Lately, whenever someone notes the chasm between the wealthy and everyone else, and argues for greater income redistribution to level the playing field, a member of the financial elite pipes up to complain about their maligned position in American life. The latest was Jamie Dimon, CEO of JPMorgan Chase & Co., who complained to investors about the unpopularity of bankers

“Acting like everyone who’s been successful is bad and because you’re rich you’re bad, I don’t understand it,” the JPMorgan Chase & Co. (JPM) CEO told an audience member who asked about hostility toward bankers. “Sometimes there’s a bad apple, yet we denigrate the whole.”

Ignoring, for now, the fact that Dimon’s company received a massive bailout from the federal government—which belies the notion that he’s somehow been successful of his own accord—it’s not hard to understand why people are angry at bankers.
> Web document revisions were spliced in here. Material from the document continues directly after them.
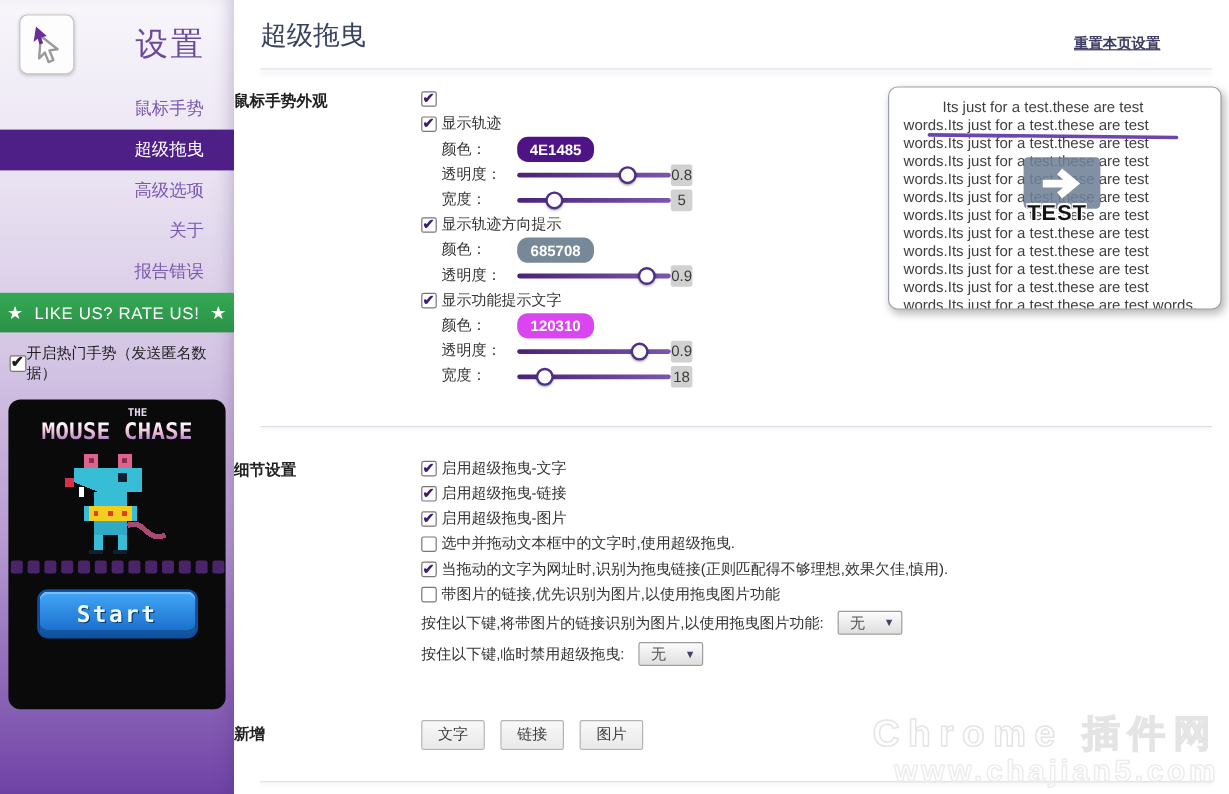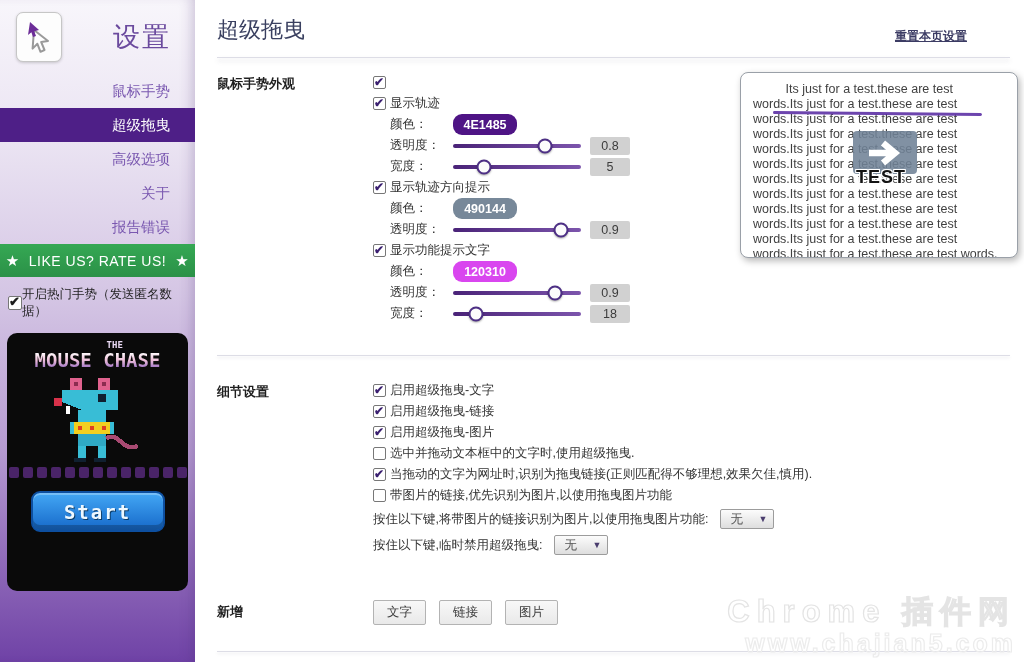"鼠标手势外观" .section { padding-left: 22px -> none }
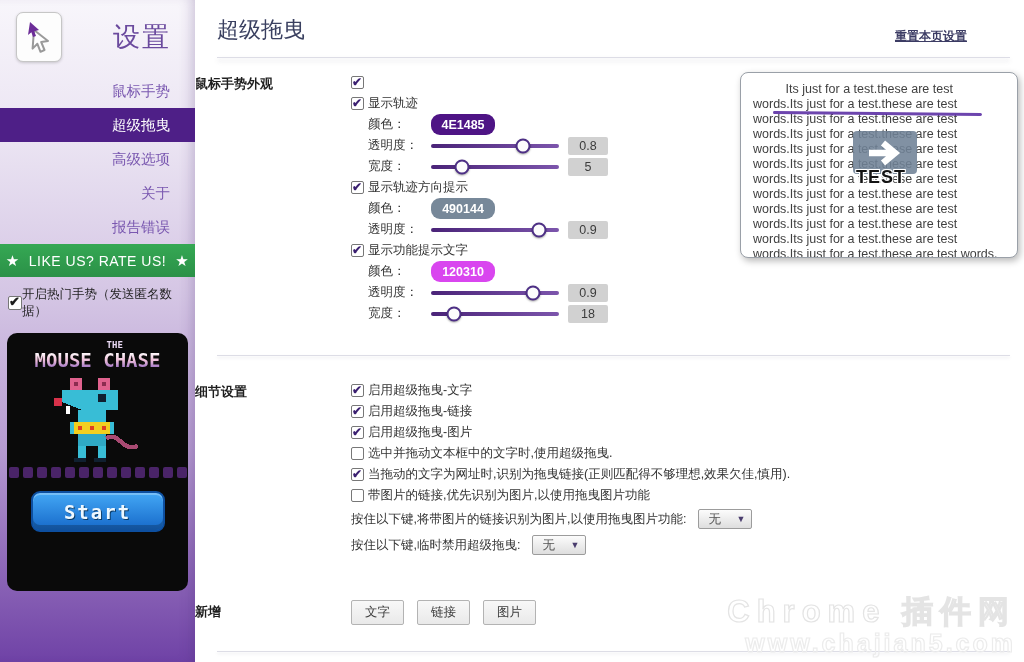"0.8" .value-chip { margin-left: 9px -> none; width: 40px -> 18px }
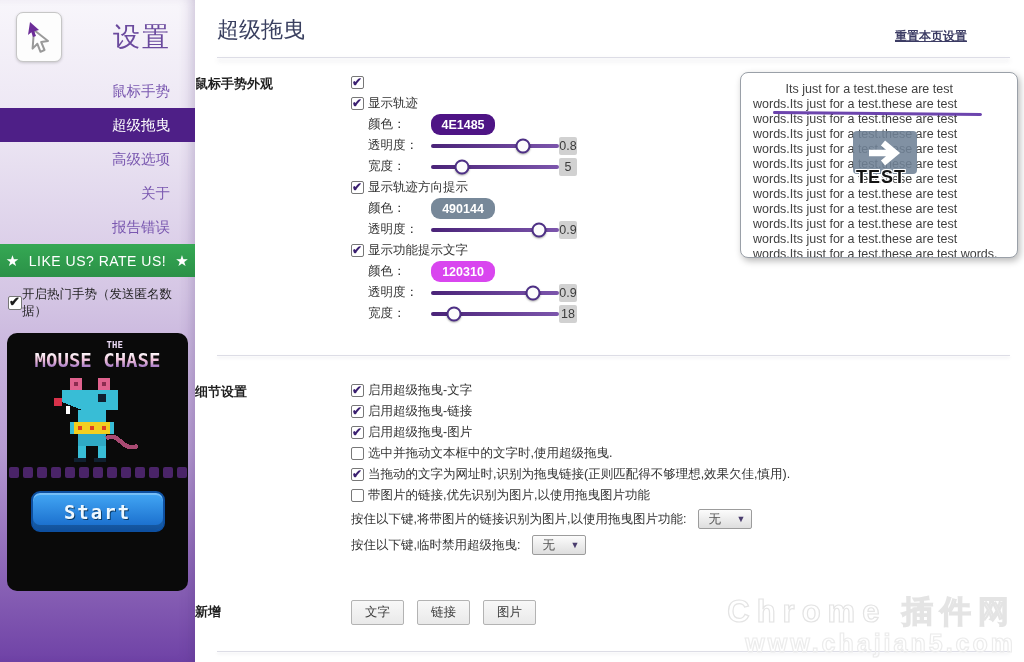"490144" span.color-chip { text: 490144 -> 685708 }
Indeed, Joshua Brown, who himself was a banker, does a great job of explaining the dynamic at hand:

No, Jamie, it is not that Americans hate successful people or the wealthy. In fact, it is just the opposite. We love the success stories in our midst and it is a distinctly American trait to believe that we can all follow in the footsteps of the elite, even though so few of us ever actually do.

So, no, we don’t hate the rich. What we hate are the predators.

What we hate are the people who we view as having found their success as a consequence of the damage their activities have done to our country. What we hate are those who take and give nothing back in the form of innovation, convenience, entertainment or scientific progress. We hate those who’ve exploited political relationships and stupidity to rake in even more of the nation’s wealth while simultaneously driving the potential for success further away from the grasp of everyone else.

It’s hard to look at the wealth worshiping of American culture and conclude that Americans hate the rich. Rather, Americans hate people who become rich through rent-seeking, and then use their power and influence to pull up the ladder for everyone else. Financial elites crashed the economy, but rather than suffer any adverse consequences for their reckless behavior, they’ve prospered. Worse, they’ve yet to show any contrition for their actions, even as millions of Americans—who had no part in the sideshow—languish in a wounded economy.

With that as the background, it’s no wonder that Americans want higher tax rates on the super-wealthy and other redistributive policies—it’s the only recourse they have for a situation that smacks of injustice.